Solid State Group is a small shop, but it could serve as a helpful blueprint for the promise of Wave in small and midsize businesses.
Many such shops are using legacy Microsoft Office and SharePoint applications, or Google Apps and other free or low-cost Web applications to communicate and share content. Still, once the bugs and crashing kinks are worked out, Wave could revolutionize the market for unified communication and collaboration tools as it exists.
Analysts Weigh In on Google Waves Business Prospects
Forrester Research analyst Ted Schadler, who attended the Google Wave API Hackathon July 20, told eWEEK that while he expected Wave will be launched in the consumer market first, “it’s clear to me that if this mode of conversational collaboration takes off, that Google will find ways to offer it to the enterprise.”
A Google spokesperson told eWEEK it is too early to speculate on how this technology will fit in with Google Apps.
“That said, we see a number of great business uses for this next-generation collaboration and communication platform,” the spokesperson told eWEEK. “Also keep in mind that there are lots of modes of communication and collaboration thriving on the Web. People don’t tend to replace existing communication formats — they do more supplementing than substituting. Blogs didn’t replace Web pages; IM didn’t replace e-mail.”
Even if Google isn’t ready to proclaim Wave the future of collaboration just yet, Schadler is.
“I remain convinced that this blending of the real-time and asynchronous collaboration tools is the future of how project teams and other ad hoc groups get work done,” Schadler said. “And this is just the starting point for that blending of tools. The future also will include blending meeting software and team sites; voice & presence; video & presence; back-end data.”
Schadler’s colleague Sheri McLeish told eWEEK that Google could position Wave differently from Apps. “Much in the same way that you have various versions at a potentially higher cost, Google Apps may remain a lower cost entrance that would get people to Google, and then it would be an upsell.

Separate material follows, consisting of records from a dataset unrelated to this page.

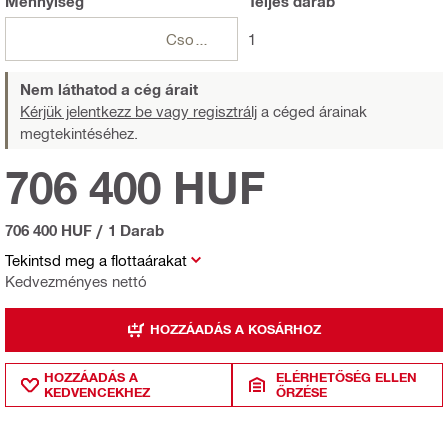
Mennyiség
Teljes
darab
Csomagok
1
Nem láthatod a cég árait
Kérjük jelentkezz be vagy regisztrálj
a céged árainak
megtekintéséhez.
706 400 HUF
706 400 HUF
/
1 Darab
Tekintsd meg a flottaárakat
Kedvezményes nettó
HOZZÁADÁS A KOSÁRHOZ
HOZZÁADÁS A
ELÉRHETŐSÉG ELLEN
KEDVENCEKHEZ
ŐRZÉSE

From an enterprise perspective, even if it was available in a year or two, enterprises wouldn’t jump on Wave because these customers want to see new technologies vetted in the marketplace before making such a transition, she added.
Even if Wave proves to be so necessary and vital as to supplant some current Web communication and collaboration tools, such as standalone instant messaging tools, surely it would not replace e-mail, which has been around for some 40 years. Could Wave eventually replace e-mail systems such as Microsoft Outlook or Gmail?

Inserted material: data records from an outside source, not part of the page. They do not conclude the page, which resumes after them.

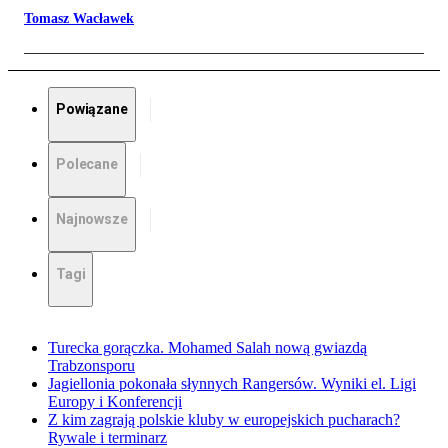
Tomasz Wacławek
Powiązane
Polecane
Najnowsze
Tagi
Turecka gorączka. Mohamed Salah nową gwiazdą
Trabzonsporu
Jagiellonia pokonała słynnych Rangersów. Wyniki el. Ligi
Europy i Konferencji
Z kim zagrają polskie kluby w europejskich pucharach?
Rywale i terminarz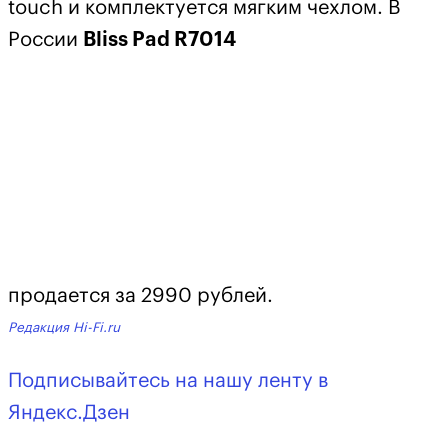
touch и комплектуется мягким чехлом. В
России
Bliss Pad R7014
продается за 2990 рублей.
Редакция Hi-Fi.ru
Подписывайтесь на нашу ленту в
Яндекс.Дзен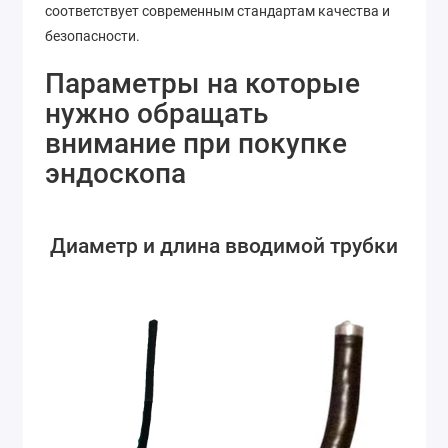
соответствует современным стандартам качества и
безопасности.
Параметры на которые
нужно обращать
внимание при покупке
эндоскопа
Диаметр и длина вводимой трубки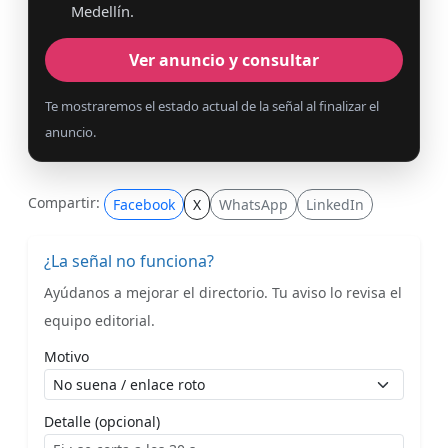
Medellín.
Ver anuncio y consultar
Te mostraremos el estado actual de la señal al finalizar el
anuncio.
Compartir:
Facebook
X
WhatsApp
LinkedIn
¿La señal no funciona?
Ayúdanos a mejorar el directorio. Tu aviso lo revisa el
equipo editorial.
Motivo
Detalle (opcional)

In the simplest terms, Google would have to write a conduit between SMTP and Wave so that users weren’t bouncing from Wave to an e-mail client, Rometsch said. “But I think the crucial thing is that it will all be open source, and the API looks very clean so it will not be long before people are writing apps for it that build on top of the platform.”
However, IDC’s Robert Mahowald told eWEEK that while Wave could conceivably temper use of Gmail, the popularity of the inbox will persist because of the file transfer/store use case of e-mail.
Of course, that could change, too, if Google turns its Docs app into an online storage service, as today’s speculation suggests.